A Fapesp é a criadora e principal financiadora do consórcio de pesquisa conhecido pela abreviatura Onsa (em inglês, Organização para Sequenciamento e Análise de Nucleotídeos). Trata-se de uma instituição que só existe virtualmente, cujo papel é coordenar vários laboratórios sequenciadores e de bioinformática.
Outros projetos estão sendo tocados, novos deverão começar em breve e a Fapesp pretende decidir sobre os próximos a ser iniciados. Tudo isso torna ainda mais urgente o aumento da capacitação em bioinformática.

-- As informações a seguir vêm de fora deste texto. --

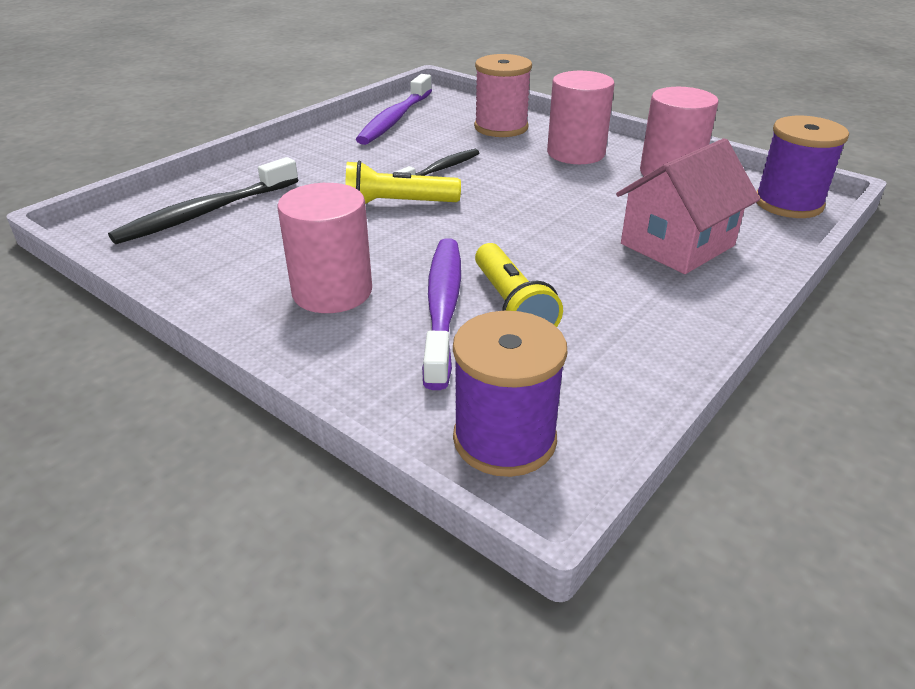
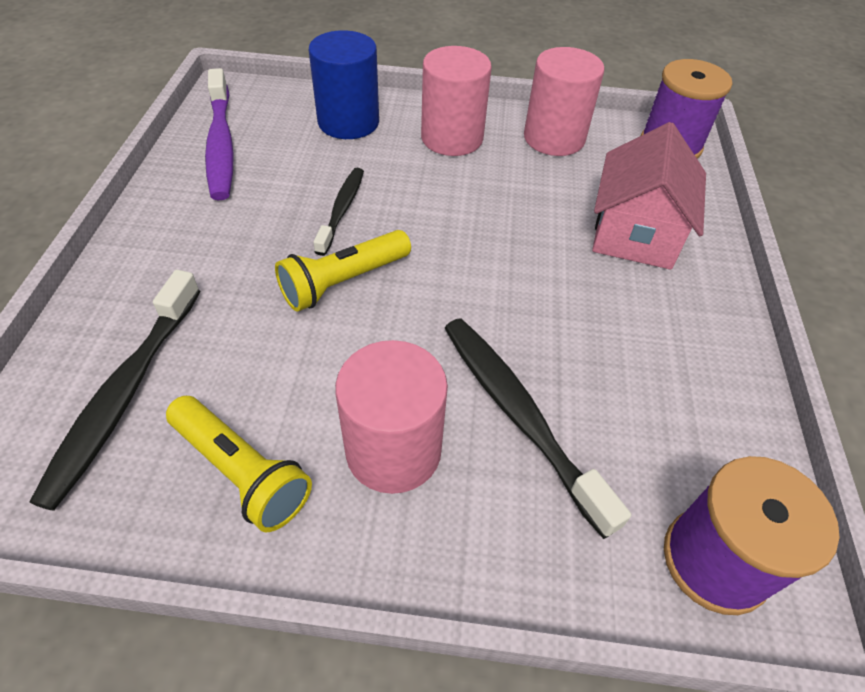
camera: 35 degrees left, 15 degrees up
purple toothbrush [422,238,461,390] -> black toothbrush [444,318,631,539]
pink spool [474,54,532,137] -> blue cylinder [309,30,379,139]
yellow flashlight [475,243,563,327] -> yellow flashlight moved to [166,396,312,532]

Até o final do ano, deve ficar pronto o sequenciamento do genoma da bactéria Xanthomonas citri, causadora do cancro cítrico, segundo José Fernando Perez, diretor científico da Fapesp. "O genoma é duas vezes maior e o orçamento é duas vezes mais barato", diz ele. Foram investidos cerca de 13 milhões de dólares no programa da bactéria Xylella.

Rumo à Califórnia
O projeto atraiu interesse internacional. O Serviço de Pesquisa em Agricultura do governo norte-americano e a associação de viticultores dos EUA vão financiar, com a Fapesp, o sequenciamento de uma variedade de Xylella que ataca as uvas na Califórnia.
Além disso, também se está sequenciando no país o genoma da cana-de-açúcar. Em agosto, deve começar o trabalho com a Clavibacter xili, que causa doença na cana. O fungo Paracoccidioides brasiliensis, causador de uma micose, é outro que será sequenciado logo. Entre os projetos futuros, é discutido o sequenciamento de genomas de parasitas causadores de doenças tropicais.

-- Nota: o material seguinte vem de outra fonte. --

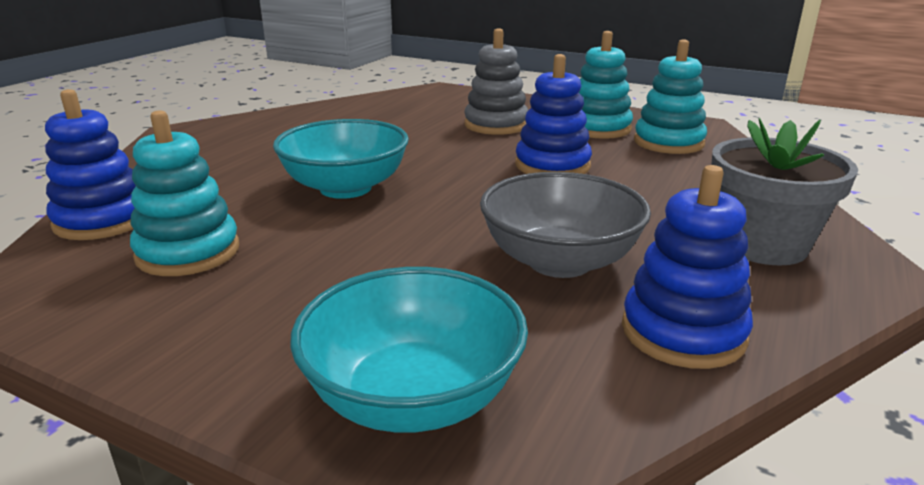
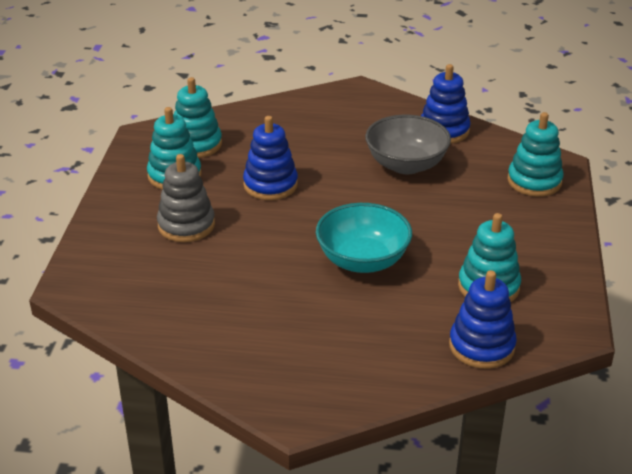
camera: 110 degrees left, 10 degrees up
turquoise bowl [290,267,528,432] -> turquoise stacking toy [507,112,564,197]
grey flower pot [711,118,858,266] -> none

O sequenciamento da Xylella terminou em janeiro deste ano. O artigo científico publicado na "Nature" de hoje inclui um mapa detalhado dos 2.904 genes descobertos, 47% dos quais têm funções conhecidas ou presumidas, pela comparação com outros genomas sequenciados (com genes "homólogos", ou semelhantes).

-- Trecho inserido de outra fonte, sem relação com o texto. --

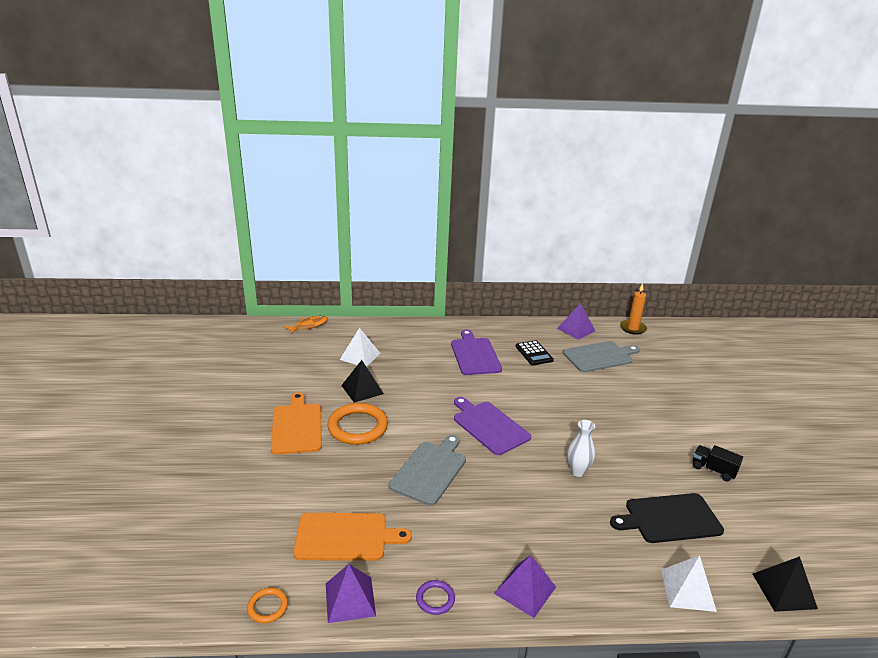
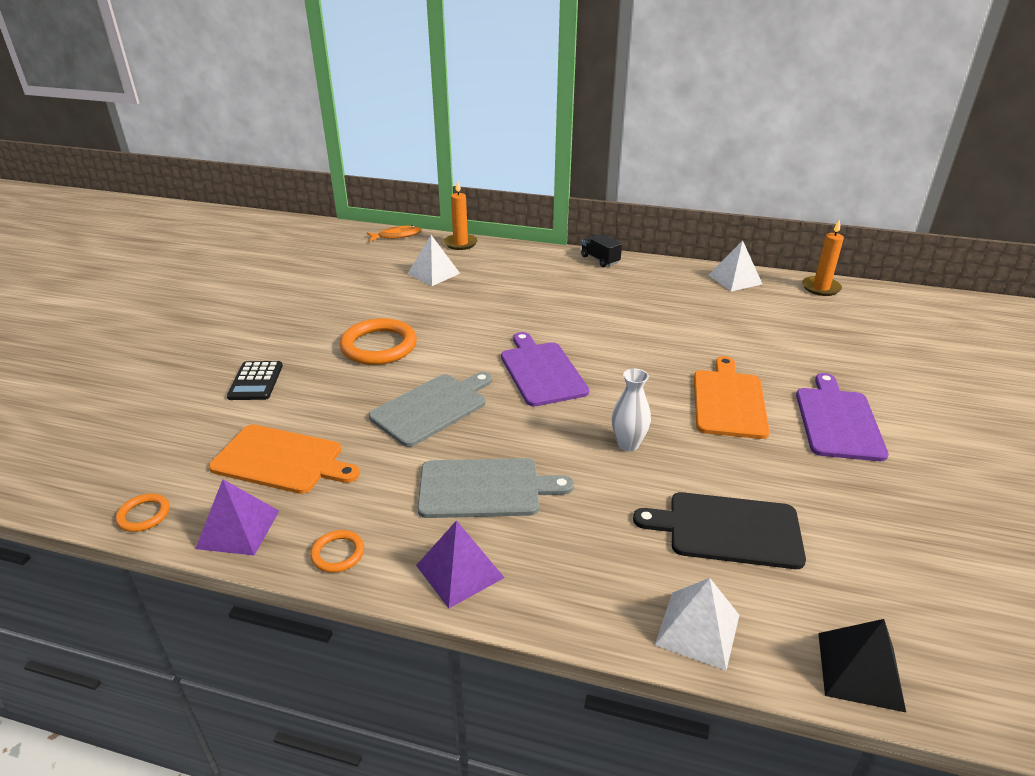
camera: 20 degrees right, 5 degrees up
orange cutting board [271,392,322,455] -> orange cutting board moved to [694,356,770,439]
black pyramid [341,360,384,403] -> none
purple ring [416,580,455,615] -> orange ring [310,530,364,573]
purple cutting board [451,330,502,375] -> purple cutting board moved to [796,373,889,461]
black calculator [516,340,554,365] -> black calculator moved to [227,361,283,400]
purple pyramid [557,303,595,340] -> white pyramid [709,240,762,291]
grey cutting board [563,341,640,372] -> grey cutting board moved to [417,458,574,518]
black truck [692,445,743,481] -> black truck moved to [581,234,622,267]
none -> orange candle [444,181,477,250]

Este é o 24º genoma de bactéria completado e disponível para consulta à comunidade científica internacional.
O sequenciamento da bactéria do amarelinho foi planejado com o objetivo básico de tornar-se um meio de treinar equipes na área da genômica, extremamente competitiva. O projeto foi anunciado em outubro de 1997.
A Xylella foi sequenciada por um consórcio de 35 laboratórios (um dos quais de bioinformática). "Hoje, já são 65 laboratórios na rede Onsa", diz Perez. "Duzentos pesquisadores e técnicos foram treinados."